Pakistan didn't just wake up one morning and decide that it loves crypto, said the chairman of the country’s Virtual Assets Regulatory Authority (PVARA).
The country was in the unusual position of having one of the largest crypto markets on the planet, but no guardrails at all, PVARA chairman Bilal Bin Saqib told Consensus Hong Kong 2026 on Thursday.
“In 2025, Pakistan did realize that we have approximately 40 million of its citizens who are already trading digital assets with zero rules, zero protection, and zero benefit flowing back to the state,” Bin Saqib said via virtual link. “The market existed, but the regulations didn't. So essentially, we tried to move from a gray market into a governed market.”
In fact, Pakistan boasts the third largest crypto market by retail activity, ahead of places like Germany and Japan, Bin Saqib said.

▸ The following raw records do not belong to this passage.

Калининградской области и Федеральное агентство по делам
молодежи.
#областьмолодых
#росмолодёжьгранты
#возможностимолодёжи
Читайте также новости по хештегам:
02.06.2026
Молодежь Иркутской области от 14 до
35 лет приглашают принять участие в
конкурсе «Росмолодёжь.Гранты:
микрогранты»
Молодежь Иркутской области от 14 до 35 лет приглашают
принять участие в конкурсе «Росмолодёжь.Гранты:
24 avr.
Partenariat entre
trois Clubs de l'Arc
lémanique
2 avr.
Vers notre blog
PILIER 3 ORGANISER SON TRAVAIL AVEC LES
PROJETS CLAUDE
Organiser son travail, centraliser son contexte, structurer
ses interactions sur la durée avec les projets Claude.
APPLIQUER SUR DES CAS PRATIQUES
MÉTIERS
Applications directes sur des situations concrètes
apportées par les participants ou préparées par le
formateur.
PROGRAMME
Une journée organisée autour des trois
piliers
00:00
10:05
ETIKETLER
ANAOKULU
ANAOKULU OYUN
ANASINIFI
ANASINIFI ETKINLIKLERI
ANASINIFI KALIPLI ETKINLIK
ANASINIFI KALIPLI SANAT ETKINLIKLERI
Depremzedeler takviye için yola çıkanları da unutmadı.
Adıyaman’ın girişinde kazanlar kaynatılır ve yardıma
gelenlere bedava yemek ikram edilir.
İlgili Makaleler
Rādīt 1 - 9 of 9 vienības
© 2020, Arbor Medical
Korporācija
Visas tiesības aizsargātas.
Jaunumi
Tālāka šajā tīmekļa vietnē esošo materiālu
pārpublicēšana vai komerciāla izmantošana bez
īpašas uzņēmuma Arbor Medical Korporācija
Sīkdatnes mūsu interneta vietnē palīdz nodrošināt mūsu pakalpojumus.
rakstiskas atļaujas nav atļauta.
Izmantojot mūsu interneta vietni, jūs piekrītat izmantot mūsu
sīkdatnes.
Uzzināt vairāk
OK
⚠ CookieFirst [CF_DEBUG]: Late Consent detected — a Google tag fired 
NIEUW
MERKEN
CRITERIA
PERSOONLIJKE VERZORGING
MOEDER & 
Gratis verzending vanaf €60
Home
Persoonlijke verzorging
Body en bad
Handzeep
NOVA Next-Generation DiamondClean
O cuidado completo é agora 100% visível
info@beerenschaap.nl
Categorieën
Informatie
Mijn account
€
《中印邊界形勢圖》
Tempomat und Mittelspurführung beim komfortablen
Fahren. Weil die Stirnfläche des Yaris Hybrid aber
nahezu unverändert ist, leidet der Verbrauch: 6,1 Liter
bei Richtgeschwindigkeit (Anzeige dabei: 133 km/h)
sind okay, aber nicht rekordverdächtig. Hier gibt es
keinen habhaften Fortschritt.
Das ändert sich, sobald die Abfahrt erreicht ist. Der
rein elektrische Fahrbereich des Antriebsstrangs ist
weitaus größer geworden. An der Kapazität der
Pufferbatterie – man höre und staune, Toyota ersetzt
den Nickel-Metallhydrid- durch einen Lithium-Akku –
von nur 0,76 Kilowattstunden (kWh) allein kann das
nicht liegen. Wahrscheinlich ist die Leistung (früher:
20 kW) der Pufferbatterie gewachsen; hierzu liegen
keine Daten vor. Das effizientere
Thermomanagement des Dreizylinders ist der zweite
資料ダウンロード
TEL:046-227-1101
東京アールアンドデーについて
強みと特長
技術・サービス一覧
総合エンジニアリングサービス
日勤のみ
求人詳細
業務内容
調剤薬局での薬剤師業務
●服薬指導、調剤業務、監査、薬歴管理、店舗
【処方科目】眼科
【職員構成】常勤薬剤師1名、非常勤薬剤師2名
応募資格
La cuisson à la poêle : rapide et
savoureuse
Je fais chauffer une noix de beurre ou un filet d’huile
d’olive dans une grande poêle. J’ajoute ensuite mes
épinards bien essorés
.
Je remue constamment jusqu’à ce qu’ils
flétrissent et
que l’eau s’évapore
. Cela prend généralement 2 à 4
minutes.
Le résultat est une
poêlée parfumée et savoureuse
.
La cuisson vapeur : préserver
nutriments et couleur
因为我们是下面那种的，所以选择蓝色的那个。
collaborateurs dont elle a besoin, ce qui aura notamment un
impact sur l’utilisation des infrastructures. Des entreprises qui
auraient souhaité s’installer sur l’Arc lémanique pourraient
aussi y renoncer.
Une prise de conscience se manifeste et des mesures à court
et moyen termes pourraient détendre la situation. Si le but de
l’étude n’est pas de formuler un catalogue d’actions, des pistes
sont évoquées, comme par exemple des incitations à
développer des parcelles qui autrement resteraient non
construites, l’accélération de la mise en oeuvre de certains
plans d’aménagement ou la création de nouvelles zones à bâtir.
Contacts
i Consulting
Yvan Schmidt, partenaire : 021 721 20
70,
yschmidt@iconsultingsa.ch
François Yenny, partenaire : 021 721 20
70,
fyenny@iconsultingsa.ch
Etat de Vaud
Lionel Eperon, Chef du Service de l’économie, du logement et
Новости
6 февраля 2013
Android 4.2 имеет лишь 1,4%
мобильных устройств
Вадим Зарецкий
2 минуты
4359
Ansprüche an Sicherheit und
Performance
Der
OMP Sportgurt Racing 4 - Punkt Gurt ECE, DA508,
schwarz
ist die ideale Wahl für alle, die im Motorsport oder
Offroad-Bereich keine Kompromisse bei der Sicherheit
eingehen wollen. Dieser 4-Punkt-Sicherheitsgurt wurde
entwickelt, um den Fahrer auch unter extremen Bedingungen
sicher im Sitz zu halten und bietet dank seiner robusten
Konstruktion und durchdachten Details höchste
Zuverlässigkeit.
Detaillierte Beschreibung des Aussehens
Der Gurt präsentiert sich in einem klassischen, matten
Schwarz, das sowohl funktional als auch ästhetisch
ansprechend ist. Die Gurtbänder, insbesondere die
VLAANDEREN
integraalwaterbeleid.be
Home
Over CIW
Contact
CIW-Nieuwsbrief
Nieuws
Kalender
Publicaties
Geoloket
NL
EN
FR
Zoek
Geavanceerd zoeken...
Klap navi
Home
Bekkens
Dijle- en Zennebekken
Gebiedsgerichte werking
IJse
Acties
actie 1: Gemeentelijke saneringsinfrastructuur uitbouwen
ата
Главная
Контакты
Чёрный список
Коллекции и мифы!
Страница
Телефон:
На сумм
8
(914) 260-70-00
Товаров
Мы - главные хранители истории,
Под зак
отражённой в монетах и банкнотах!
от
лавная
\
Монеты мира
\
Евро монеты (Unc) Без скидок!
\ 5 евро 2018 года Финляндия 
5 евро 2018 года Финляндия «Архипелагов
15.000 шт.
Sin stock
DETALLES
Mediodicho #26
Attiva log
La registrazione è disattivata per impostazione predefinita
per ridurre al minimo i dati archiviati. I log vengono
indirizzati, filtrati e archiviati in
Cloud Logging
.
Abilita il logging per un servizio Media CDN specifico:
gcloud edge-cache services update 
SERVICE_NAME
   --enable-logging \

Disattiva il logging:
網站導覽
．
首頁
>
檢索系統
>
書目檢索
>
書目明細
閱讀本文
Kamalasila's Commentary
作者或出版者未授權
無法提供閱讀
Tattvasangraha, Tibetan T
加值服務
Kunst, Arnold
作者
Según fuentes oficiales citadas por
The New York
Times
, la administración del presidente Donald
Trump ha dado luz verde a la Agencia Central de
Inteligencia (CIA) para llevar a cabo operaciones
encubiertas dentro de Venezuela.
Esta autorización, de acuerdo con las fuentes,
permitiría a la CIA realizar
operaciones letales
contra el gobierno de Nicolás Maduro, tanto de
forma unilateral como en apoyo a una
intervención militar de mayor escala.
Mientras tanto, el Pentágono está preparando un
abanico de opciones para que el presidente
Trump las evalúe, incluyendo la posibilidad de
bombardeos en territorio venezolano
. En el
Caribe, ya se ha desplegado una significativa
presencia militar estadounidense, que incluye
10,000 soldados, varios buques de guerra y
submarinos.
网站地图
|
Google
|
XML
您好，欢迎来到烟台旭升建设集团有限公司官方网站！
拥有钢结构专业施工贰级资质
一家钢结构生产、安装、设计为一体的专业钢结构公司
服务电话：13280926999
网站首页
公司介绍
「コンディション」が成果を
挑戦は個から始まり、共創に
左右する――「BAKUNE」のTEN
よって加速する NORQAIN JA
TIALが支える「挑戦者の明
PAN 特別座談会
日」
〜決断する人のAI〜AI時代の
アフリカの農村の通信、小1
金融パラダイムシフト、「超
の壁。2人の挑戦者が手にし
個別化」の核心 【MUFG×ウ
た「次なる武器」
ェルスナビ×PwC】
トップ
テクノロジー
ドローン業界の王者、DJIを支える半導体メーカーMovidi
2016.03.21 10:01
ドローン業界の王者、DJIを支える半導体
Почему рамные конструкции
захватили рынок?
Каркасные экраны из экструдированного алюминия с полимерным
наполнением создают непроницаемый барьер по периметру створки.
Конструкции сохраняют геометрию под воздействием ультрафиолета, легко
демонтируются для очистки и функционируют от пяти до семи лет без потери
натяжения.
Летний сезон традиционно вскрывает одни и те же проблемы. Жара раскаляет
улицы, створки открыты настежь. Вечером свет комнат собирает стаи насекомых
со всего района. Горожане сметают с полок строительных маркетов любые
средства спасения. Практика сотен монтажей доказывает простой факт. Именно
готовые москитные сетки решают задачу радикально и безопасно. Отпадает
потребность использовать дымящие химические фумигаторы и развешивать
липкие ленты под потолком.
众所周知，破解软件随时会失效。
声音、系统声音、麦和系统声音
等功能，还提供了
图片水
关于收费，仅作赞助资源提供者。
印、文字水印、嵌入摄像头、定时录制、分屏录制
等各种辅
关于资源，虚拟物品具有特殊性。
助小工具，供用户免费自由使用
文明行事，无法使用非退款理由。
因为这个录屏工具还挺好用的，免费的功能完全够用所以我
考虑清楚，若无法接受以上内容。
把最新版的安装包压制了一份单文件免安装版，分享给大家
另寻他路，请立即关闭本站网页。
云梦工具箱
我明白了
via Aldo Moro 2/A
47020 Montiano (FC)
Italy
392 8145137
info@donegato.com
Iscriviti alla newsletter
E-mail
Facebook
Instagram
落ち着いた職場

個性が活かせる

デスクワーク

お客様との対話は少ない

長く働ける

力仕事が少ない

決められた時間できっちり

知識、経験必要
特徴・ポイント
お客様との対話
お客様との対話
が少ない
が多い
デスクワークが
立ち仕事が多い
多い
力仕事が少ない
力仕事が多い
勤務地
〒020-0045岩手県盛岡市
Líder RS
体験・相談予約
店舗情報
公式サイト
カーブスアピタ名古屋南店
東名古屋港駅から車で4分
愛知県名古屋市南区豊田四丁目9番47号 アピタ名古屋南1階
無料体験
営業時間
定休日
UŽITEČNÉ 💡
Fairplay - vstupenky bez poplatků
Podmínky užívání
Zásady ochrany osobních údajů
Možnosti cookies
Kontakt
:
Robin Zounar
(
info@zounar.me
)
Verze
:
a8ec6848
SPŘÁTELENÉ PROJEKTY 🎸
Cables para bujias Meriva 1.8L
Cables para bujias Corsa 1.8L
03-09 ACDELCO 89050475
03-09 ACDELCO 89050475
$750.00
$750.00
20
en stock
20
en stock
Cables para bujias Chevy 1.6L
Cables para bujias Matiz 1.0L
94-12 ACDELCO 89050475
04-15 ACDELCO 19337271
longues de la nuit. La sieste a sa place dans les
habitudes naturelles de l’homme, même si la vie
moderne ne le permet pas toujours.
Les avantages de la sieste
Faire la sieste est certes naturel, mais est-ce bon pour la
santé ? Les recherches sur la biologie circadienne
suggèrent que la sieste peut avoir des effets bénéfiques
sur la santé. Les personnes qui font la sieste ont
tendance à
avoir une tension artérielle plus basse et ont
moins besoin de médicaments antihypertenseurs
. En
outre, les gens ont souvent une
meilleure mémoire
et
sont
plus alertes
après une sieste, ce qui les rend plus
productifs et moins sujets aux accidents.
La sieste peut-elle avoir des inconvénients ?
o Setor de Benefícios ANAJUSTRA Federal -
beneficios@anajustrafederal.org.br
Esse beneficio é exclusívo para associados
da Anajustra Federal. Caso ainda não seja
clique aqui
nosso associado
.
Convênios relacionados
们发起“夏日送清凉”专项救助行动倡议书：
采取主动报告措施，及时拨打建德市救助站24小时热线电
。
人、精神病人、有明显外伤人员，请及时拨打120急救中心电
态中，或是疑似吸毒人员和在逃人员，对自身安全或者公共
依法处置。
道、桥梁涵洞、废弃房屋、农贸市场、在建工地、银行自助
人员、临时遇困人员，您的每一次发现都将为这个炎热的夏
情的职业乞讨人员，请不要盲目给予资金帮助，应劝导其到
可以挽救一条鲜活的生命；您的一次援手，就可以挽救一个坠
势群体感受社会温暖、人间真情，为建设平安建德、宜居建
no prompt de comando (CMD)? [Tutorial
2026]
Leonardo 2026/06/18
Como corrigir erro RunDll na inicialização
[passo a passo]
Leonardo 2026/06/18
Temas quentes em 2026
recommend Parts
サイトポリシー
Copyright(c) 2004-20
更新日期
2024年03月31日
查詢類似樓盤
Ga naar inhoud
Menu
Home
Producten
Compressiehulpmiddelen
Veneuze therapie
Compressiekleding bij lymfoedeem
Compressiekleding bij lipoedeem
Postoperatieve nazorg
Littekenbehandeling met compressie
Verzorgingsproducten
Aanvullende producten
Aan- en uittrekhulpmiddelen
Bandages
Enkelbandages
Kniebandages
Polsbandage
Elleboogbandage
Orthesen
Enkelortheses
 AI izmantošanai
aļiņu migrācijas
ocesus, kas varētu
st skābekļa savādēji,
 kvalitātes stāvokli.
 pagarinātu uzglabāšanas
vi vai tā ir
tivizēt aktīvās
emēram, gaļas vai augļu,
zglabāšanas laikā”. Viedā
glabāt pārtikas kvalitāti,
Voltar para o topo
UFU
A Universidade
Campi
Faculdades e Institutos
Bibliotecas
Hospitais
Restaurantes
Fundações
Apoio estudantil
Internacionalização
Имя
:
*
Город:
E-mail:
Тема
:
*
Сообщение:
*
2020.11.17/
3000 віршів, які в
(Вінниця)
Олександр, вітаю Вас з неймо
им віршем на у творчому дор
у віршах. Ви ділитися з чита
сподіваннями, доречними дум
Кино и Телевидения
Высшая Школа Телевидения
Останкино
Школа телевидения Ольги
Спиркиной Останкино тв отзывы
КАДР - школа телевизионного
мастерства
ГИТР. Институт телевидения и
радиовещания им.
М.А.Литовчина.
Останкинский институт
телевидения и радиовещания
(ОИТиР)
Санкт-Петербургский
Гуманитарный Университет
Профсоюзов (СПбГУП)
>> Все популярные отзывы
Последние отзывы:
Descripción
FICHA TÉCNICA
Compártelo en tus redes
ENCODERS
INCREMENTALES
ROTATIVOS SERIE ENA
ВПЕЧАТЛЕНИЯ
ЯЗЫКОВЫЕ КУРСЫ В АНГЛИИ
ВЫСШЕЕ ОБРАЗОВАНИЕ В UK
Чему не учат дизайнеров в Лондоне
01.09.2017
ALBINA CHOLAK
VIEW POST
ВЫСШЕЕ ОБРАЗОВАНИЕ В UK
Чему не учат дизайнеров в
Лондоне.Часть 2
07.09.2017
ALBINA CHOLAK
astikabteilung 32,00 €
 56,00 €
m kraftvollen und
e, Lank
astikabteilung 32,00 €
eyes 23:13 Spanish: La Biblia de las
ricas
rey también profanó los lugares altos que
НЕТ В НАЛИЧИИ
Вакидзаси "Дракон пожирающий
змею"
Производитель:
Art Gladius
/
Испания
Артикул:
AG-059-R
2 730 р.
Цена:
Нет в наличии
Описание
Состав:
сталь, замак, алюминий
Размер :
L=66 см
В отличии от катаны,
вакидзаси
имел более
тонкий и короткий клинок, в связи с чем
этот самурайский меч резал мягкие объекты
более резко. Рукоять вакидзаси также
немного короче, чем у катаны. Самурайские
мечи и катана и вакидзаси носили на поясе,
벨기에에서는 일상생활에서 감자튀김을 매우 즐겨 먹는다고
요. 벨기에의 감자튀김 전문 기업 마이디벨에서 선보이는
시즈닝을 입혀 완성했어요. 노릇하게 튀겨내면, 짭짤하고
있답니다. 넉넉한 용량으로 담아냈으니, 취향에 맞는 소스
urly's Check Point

This is because Pakistan isn’t just an emerging economy, it’s also a young country in terms of demographics. Some 70% of the 250 million population are under the age of 30.
“We are one of the most tech savvy youth populations on the planet,” the PVARA chairman said. “We have over 100 million unbanked citizens, people who have no saving tools, no investment tools, no way to break out of their economic class. And hence why crypto and blockchain are not a luxury for Pakistan. It’s a ladder for the masses.”
One area of interest for the crypto industry was Bin Saqib’s announcement last year at Bitcoin Las Vegas that Pakistan was planning to establish a strategic bitcoin BTC $68,087.00 reserve and support bitcoin mining.
Bin Saqib pointed out it wasn't just “an announcement,” but added that “when you are dealing with something as strategic as the Bitcoin reserve or the national energy allocation, speed without structure can be dangerous.”
As for the reserve, “the first step is we've identified the digital assets that are held by the state, moving them into a formal state controlled custody framework, and that establishes transparency, accountability and the standards. It's not about speculation; it's about treating digital assets as sovereign wealth,” Bin Saqib said.
On the mining side, he said: “We've identified the sites where we have surplus electricity, and now we are assessing the economics and the impacts, and at the same time, we are also engaging with global miners and also AI compute operators.”
The project is about following a “responsible partnership model,” Bin Saqib said, because this is not just a stand alone crypto experiment.
“It's part of a broader strategy around energy optimization, compute capacity and our national digital infrastructure. Because Bitcoin mining and AI data centers are the two mechanisms for converting unused energy into productive capacity for our country.”